TASK REQUIREMENTS — In the records below, copy the lines from the one containing "Dodaj pierwszą opinię" through the one containing "encontró oro al", inclusive, with no changes.

Page-level text extractions:

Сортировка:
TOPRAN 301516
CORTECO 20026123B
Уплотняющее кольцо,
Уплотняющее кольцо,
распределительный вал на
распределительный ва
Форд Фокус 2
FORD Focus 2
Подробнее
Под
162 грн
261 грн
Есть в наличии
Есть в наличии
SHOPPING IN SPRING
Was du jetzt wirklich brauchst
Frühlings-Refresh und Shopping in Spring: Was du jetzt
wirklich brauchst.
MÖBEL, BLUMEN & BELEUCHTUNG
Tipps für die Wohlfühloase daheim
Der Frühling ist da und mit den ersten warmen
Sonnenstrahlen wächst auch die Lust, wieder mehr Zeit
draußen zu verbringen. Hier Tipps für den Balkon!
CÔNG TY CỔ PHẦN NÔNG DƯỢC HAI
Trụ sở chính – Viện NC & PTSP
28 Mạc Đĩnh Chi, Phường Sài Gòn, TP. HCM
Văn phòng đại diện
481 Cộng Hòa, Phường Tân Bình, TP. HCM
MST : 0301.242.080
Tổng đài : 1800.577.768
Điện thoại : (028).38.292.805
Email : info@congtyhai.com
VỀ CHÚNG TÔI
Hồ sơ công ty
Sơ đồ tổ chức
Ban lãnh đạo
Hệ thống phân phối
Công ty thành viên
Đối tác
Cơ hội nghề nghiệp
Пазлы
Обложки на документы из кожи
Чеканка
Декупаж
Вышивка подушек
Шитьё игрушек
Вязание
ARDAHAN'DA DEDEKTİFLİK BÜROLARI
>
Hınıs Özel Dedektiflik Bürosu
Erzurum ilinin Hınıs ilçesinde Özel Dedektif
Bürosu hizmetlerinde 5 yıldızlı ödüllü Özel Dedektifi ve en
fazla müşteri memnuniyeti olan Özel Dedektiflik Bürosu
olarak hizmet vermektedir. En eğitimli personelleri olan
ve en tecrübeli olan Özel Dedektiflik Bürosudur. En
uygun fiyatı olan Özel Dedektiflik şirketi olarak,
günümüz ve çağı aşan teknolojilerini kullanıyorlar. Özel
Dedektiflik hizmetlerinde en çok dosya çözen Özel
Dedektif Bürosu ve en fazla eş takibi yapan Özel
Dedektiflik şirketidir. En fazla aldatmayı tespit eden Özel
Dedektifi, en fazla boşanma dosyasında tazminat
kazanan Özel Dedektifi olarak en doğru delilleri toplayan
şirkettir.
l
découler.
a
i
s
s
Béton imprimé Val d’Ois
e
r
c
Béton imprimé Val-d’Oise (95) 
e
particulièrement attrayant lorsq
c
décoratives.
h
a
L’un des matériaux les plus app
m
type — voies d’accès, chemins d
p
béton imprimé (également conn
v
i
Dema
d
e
==
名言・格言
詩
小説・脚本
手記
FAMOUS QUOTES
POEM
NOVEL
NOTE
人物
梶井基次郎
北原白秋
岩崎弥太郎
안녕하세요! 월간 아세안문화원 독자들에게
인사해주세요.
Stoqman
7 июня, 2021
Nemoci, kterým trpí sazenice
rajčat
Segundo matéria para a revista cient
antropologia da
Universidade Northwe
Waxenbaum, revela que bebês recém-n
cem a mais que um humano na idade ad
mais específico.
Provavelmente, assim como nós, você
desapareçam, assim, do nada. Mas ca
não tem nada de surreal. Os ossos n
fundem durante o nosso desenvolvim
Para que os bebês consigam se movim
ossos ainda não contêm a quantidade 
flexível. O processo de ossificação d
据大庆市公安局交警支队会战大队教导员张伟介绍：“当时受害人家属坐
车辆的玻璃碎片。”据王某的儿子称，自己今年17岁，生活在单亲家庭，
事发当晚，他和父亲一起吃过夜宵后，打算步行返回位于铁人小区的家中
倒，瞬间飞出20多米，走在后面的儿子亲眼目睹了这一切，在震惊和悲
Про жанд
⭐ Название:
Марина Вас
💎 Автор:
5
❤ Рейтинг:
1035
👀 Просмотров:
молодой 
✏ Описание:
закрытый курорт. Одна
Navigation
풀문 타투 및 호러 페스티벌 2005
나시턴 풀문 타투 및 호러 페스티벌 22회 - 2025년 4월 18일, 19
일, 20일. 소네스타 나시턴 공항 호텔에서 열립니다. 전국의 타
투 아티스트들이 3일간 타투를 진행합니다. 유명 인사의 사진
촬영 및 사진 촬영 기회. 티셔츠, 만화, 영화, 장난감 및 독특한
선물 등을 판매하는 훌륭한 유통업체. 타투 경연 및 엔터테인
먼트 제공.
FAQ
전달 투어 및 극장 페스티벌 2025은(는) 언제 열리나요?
...
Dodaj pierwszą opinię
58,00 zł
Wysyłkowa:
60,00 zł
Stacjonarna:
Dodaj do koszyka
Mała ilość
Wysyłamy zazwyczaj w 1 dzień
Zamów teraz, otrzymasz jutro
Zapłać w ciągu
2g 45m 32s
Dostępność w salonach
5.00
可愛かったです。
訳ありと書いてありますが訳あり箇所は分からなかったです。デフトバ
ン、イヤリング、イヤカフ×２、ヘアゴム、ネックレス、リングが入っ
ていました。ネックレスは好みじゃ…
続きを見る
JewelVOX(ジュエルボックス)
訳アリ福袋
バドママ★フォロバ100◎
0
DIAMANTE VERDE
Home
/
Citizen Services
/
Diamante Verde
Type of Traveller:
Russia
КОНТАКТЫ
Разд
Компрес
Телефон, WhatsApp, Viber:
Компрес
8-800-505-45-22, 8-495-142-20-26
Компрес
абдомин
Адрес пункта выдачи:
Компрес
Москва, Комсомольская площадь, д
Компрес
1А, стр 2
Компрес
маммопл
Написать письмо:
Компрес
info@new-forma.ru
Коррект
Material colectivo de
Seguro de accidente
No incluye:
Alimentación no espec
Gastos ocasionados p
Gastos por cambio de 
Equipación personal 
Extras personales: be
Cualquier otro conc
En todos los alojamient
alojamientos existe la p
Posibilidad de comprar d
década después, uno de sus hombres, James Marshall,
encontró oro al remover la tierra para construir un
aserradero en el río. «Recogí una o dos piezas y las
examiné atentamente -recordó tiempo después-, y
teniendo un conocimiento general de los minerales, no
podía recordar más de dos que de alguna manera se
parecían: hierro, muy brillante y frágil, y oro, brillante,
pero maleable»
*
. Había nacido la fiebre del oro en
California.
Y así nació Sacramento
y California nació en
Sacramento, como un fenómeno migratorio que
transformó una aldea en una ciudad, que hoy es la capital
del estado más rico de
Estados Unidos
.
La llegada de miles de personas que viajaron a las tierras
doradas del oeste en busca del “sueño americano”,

FINISHED TASK —
Dodaj pierwszą opinię
58,00 zł
Wysyłkowa:
60,00 zł
Stacjonarna:
Dodaj do koszyka
Mała ilość
Wysyłamy zazwyczaj w 1 dzień
Zamów teraz, otrzymasz jutro
Zapłać w ciągu
2g 45m 32s
Dostępność w salonach
5.00
可愛かったです。
訳ありと書いてありますが訳あり箇所は分からなかったです。デフトバ
ン、イヤリング、イヤカフ×２、ヘアゴム、ネックレス、リングが入っ
ていました。ネックレスは好みじゃ…
続きを見る
JewelVOX(ジュエルボックス)
訳アリ福袋
バドママ★フォロバ100◎
0
DIAMANTE VERDE
Home
/
Citizen Services
/
Diamante Verde
Type of Traveller:
Russia
КОНТАКТЫ
Разд
Компрес
Телефон, WhatsApp, Viber:
Компрес
8-800-505-45-22, 8-495-142-20-26
Компрес
абдомин
Адрес пункта выдачи:
Компрес
Москва, Комсомольская площадь, д
Компрес
1А, стр 2
Компрес
маммопл
Написать письмо:
Компрес
info@new-forma.ru
Коррект
Material colectivo de
Seguro de accidente
No incluye:
Alimentación no espec
Gastos ocasionados p
Gastos por cambio de 
Equipación personal 
Extras personales: be
Cualquier otro conc
En todos los alojamient
alojamientos existe la p
Posibilidad de comprar d
década después, uno de sus hombres, James Marshall,
encontró oro al remover la tierra para construir un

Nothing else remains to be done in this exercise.